WHAT IS REQUIRED
Extract each line from the entries below that has the string "sanayi" in it.

Segment Start: DATA RECORDS

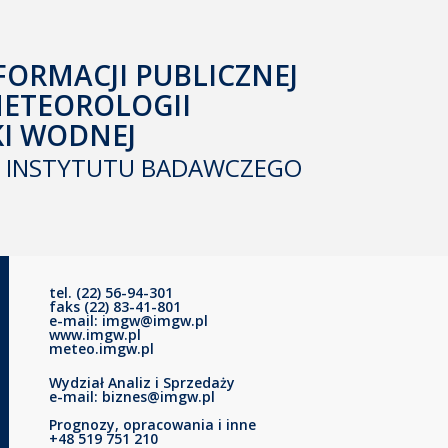
FORMACJI PUBLICZNEJ
METEOROLOGII
KI WODNEJ
INSTYTUTU BADAWCZEGO
tel. (22) 56-94-301
faks (22) 83-41-801
e-mail: imgw@imgw.pl
www.imgw.pl
meteo.imgw.pl
Wydział Analiz i Sprzedaży
e-mail: biznes@imgw.pl
Prognozy, opracowania i inne
+48 519 751 210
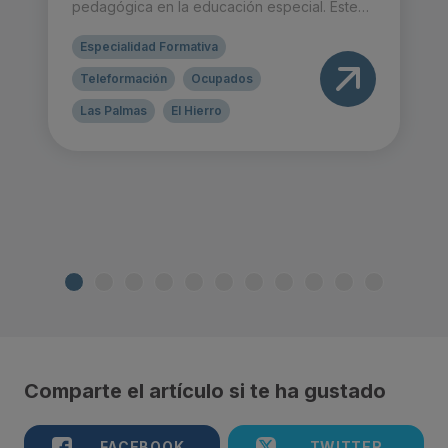
pedagógica en la educación especial. Este
curso de 25 horas, en modalidad presencial o
teleformación, te preparará para optimizar el
Especialidad Formativa
aprendizaje y la estimulación sensorial en
personas con necesidades educativas
Teleformación
Ocupados
especiales.
Las Palmas
El Hierro
Comparte el artículo si te ha gustado
FACEBOOK
TWITTER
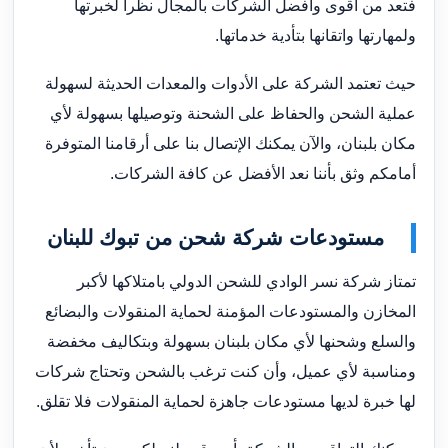
فتعد من أقوى وأفضل الشركات بالمجال نظرا لخبرتها
ولمهارتها واتقانها بتأدية خدماتها.
حيث تعتمد الشركة على الأدوات والمعدات الحديثة لسهولة
عملية الشحن والحفاظ على الشحنة وتوصيلها بسهولة لأي
مكان بلبنان، والآن يمكنك الإتصال بنا على أرقامنا المتوفرة
أمامكم وثق بأننا نعد الأفضل عن كافة الشركات.
مستودعات شركة شحن من تبوك للبنان
تمتاز شركة نسر الوادي للشحن الدولي بامتلاكها لأكبر
المخازن والمستودعات المؤمنة لحماية المنقولات والبضائع
والسلع وشحنها لأي مكان بلبنان بسهولة وبتكاليف مخفضة
ومناسبة لأي عميل، وأن كنت ترغب بالشحن وتحتاج شركات
لها خبرة لديها مستودعات جاهزة لحماية المنقولات فلا تقلق.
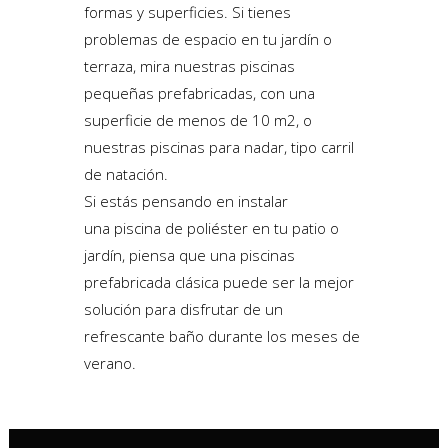
formas y superficies. Si tienes
problemas de espacio en tu jardín o
terraza, mira nuestras piscinas
pequeñas prefabricadas, con una
superficie de menos de 10 m2, o
nuestras piscinas para nadar, tipo carril
de natación.
Si estás pensando en instalar
una piscina de poliéster en tu patio o
jardín, piensa que una piscinas
prefabricada clásica puede ser la mejor
solución para disfrutar de un
refrescante baño durante los meses de
verano.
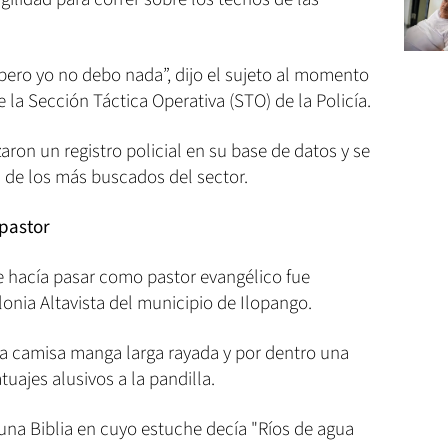
 pero yo no debo nada”, dijo el sujeto al momento
 la Sección Táctica Operativa (STO) de la Policía.
aron un registro policial en su base de datos y se
 de los más buscados del sector.
 pastor
e hacía pasar como pastor evangélico fue
olonia Altavista del municipio de Ilopango.
a camisa manga larga rayada y por dentro una
tuajes alusivos a la pandilla.
na Biblia en cuyo estuche decía "Ríos de agua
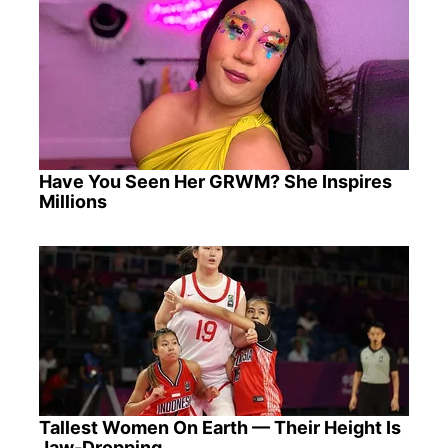
Have You Seen Her GRWM? She Inspires
Millions
Tallest Women On Earth — Their Height Is
Jaw-Dropping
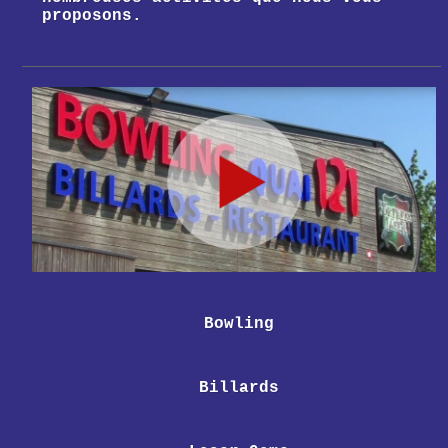
proposons.
Bowling
Billards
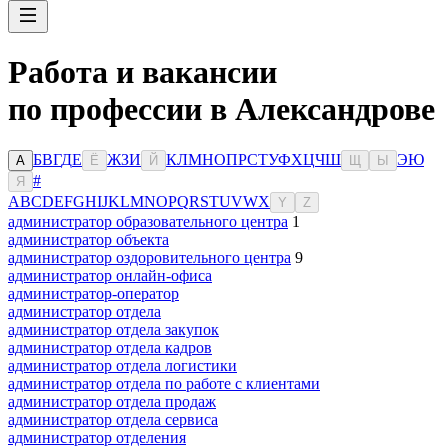
Работа и вакансии
по профессии в Александрове
Б
В
Г
Д
Е
Ж
З
И
К
Л
М
Н
О
П
Р
С
Т
У
Ф
Х
Ц
Ч
Ш
Э
Ю
А
Ё
Й
Щ
Ы
#
Я
A
B
C
D
E
F
G
H
I
J
K
L
M
N
O
P
Q
R
S
T
U
V
W
X
Y
Z
администратор образовательного центра
1
администратор объекта
администратор оздоровительного центра
9
администратор онлайн-офиса
администратор-оператор
администратор отдела
администратор отдела закупок
администратор отдела кадров
администратор отдела логистики
администратор отдела по работе с клиентами
администратор отдела продаж
администратор отдела сервиса
администратор отделения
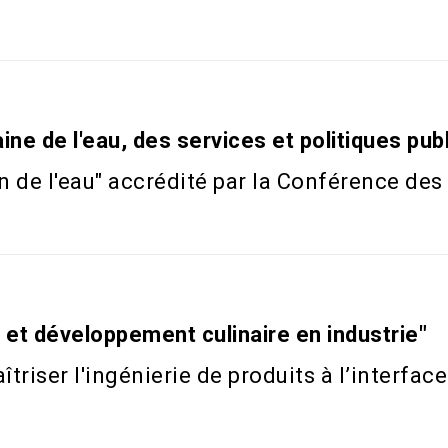
ine de l'eau, des services et politiques pu
n de l'eau" accrédité par la Conférence de
 et développement culinaire en industrie"
riser l'ingénierie de produits à l’interface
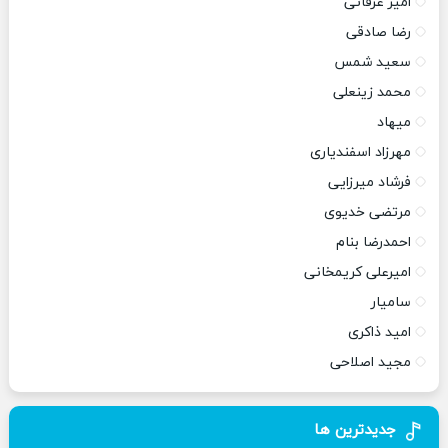
امیر عرفانی
رضا صادقی
سعید شمس
محمد زینعلی
میهاد
مهرزاد اسفندیاری
فرشاد میرزایی
مرتضی خدیوی
احمدرضا بنام
امیرعلی کریمخانی
سامیار
امید ذاکری
مجید اصلاحی
جدیدترین ها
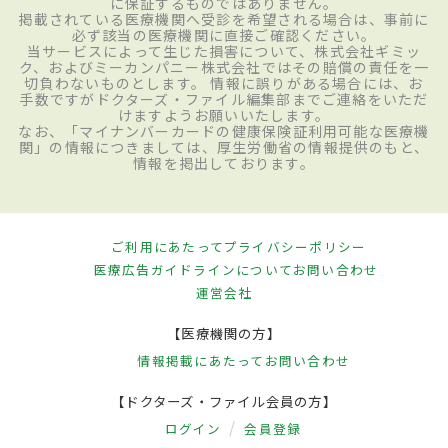
に保証するものではありません。
掲載されている医療機関へ受診を希望される場合は、事前に
必ず該当の医療機関に直接ご確認ください。
当サービスによって生じた損害について、株式会社ギミッ
ク、およびミーカンパニー株式会社ではその賠償の責任を一
切負わないものとします。 情報に誤りがある場合には、お
手数ですがドクターズ・ファイル編集部までご連絡をいただ
けますようお願いいたします。
なお、「マイナンバーカードの健康保険証利用可能な医療機
関」の情報につきましては、厚生労働省の情報提供のもと、
情報を掲出しております。
ご利用にあたって
プライバシーポリシー
医療広告ガイドラインについて
お問い合わせ
運営会社
【医療機関の方】
情報掲載にあたって
お問い合わせ
【ドクターズ・ファイル会員の方】
ログイン
会員登録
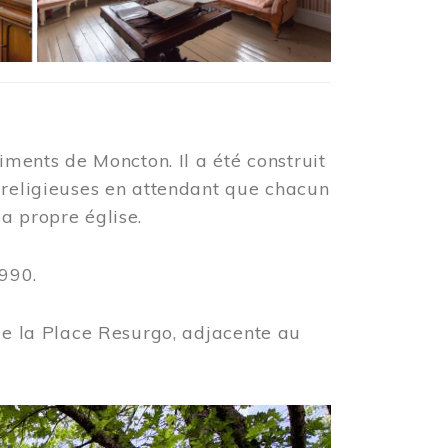
iments de Moncton. Il a été construit
 religieuses en attendant que chacun
a propre église.
990.
 de la Place Resurgo, adjacente au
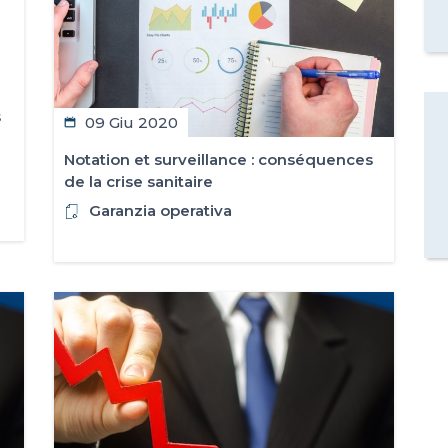
s
09 Giu 2020
Notation et surveillance : conséquences
de la crise sanitaire
Garanzia operativa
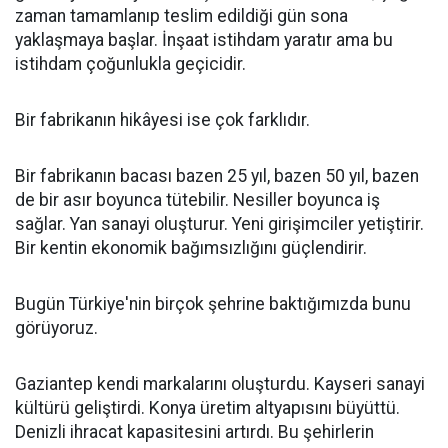
zaman tamamlanıp teslim edildiği gün sona
yaklaşmaya başlar. İnşaat istihdam yaratır ama bu
istihdam çoğunlukla geçicidir.
Bir fabrikanın hikâyesi ise çok farklıdır.
Bir fabrikanın bacası bazen 25 yıl, bazen 50 yıl, bazen
de bir asır boyunca tütebilir. Nesiller boyunca iş
sağlar. Yan sanayi oluşturur. Yeni girişimciler yetiştirir.
Bir kentin ekonomik bağımsızlığını güçlendirir.
Bugün Türkiye'nin birçok şehrine baktığımızda bunu
görüyoruz.
Gaziantep kendi markalarını oluşturdu. Kayseri sanayi
kültürü geliştirdi. Konya üretim altyapısını büyüttü.
Denizli ihracat kapasitesini artırdı. Bu şehirlerin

Segment End: DATA RECORDS

TASK SOLUTION
sağlar. Yan sanayi oluşturur. Yeni girişimciler yetiştirir.
Gaziantep kendi markalarını oluşturdu. Kayseri sanayi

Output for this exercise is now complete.